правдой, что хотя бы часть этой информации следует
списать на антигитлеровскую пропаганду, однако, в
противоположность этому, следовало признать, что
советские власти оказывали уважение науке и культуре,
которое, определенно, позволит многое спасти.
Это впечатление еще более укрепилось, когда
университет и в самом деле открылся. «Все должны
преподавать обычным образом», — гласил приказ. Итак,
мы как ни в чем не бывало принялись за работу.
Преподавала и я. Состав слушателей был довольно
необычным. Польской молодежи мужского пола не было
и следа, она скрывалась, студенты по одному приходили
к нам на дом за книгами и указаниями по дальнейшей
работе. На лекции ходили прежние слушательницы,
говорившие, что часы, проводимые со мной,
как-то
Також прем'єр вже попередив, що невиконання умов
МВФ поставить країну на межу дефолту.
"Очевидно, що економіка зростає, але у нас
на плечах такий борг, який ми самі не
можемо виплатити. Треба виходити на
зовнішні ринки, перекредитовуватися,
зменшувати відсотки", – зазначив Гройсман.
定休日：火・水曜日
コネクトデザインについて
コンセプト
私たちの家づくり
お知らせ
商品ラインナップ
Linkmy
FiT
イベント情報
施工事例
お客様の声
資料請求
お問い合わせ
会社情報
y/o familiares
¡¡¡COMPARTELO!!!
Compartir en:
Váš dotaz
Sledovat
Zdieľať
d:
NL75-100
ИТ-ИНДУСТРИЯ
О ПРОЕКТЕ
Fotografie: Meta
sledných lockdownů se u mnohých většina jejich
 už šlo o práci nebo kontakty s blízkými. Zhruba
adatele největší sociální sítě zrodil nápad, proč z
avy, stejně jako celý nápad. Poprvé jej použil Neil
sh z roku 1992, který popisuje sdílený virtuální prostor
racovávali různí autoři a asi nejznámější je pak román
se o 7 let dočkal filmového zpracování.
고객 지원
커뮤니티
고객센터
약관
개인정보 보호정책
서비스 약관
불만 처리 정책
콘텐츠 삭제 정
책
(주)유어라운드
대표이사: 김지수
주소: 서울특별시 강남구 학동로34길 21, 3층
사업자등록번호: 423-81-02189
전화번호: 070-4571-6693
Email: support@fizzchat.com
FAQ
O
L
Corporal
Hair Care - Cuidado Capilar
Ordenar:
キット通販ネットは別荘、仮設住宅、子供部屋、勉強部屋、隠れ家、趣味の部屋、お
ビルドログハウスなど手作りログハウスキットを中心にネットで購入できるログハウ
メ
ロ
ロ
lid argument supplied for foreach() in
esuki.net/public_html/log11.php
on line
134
○ ○ ○
§ DIRECTIONS
Give every line of the listing again. Keep each one exact.

§ ANSWER SECTION
правдой, что хотя бы часть этой информации следует
списать на антигитлеровскую пропаганду, однако, в
противоположность этому, следовало признать, что
советские власти оказывали уважение науке и культуре,
которое, определенно, позволит многое спасти.
Это впечатление еще более укрепилось, когда
университет и в самом деле открылся. «Все должны
преподавать обычным образом», — гласил приказ. Итак,
мы как ни в чем не бывало принялись за работу.
Преподавала и я. Состав слушателей был довольно
необычным. Польской молодежи мужского пола не было
и следа, она скрывалась, студенты по одному приходили
к нам на дом за книгами и указаниями по дальнейшей
работе. На лекции ходили прежние слушательницы,
говорившие, что часы, проводимые со мной,
как-то
Також прем'єр вже попередив, що невиконання умов
МВФ поставить країну на межу дефолту.
"Очевидно, що економіка зростає, але у нас
на плечах такий борг, який ми самі не
можемо виплатити. Треба виходити на
зовнішні ринки, перекредитовуватися,
зменшувати відсотки", – зазначив Гройсман.
定休日：火・水曜日
コネクトデザインについて
コンセプト
私たちの家づくり
お知らせ
商品ラインナップ
Linkmy
FiT
イベント情報
施工事例
お客様の声
資料請求
お問い合わせ
会社情報
y/o familiares
¡¡¡COMPARTELO!!!
Compartir en:
Váš dotaz
Sledovat
Zdieľať
d:
NL75-100
ИТ-ИНДУСТРИЯ
О ПРОЕКТЕ
Fotografie: Meta
sledných lockdownů se u mnohých většina jejich
 už šlo o práci nebo kontakty s blízkými. Zhruba
adatele největší sociální sítě zrodil nápad, proč z
avy, stejně jako celý nápad. Poprvé jej použil Neil
sh z roku 1992, který popisuje sdílený virtuální prostor
racovávali různí autoři a asi nejznámější je pak román
se o 7 let dočkal filmového zpracování.
고객 지원
커뮤니티
고객센터
약관
개인정보 보호정책
서비스 약관
불만 처리 정책
콘텐츠 삭제 정
책
(주)유어라운드
대표이사: 김지수
주소: 서울특별시 강남구 학동로34길 21, 3층
사업자등록번호: 423-81-02189
전화번호: 070-4571-6693
Email: support@fizzchat.com
FAQ
O
L
Corporal
Hair Care - Cuidado Capilar
Ordenar:
キット通販ネットは別荘、仮設住宅、子供部屋、勉強部屋、隠れ家、趣味の部屋、お
ビルドログハウスなど手作りログハウスキットを中心にネットで購入できるログハウ
メ
ロ
ロ
lid argument supplied for foreach() in
esuki.net/public_html/log11.php
on line
134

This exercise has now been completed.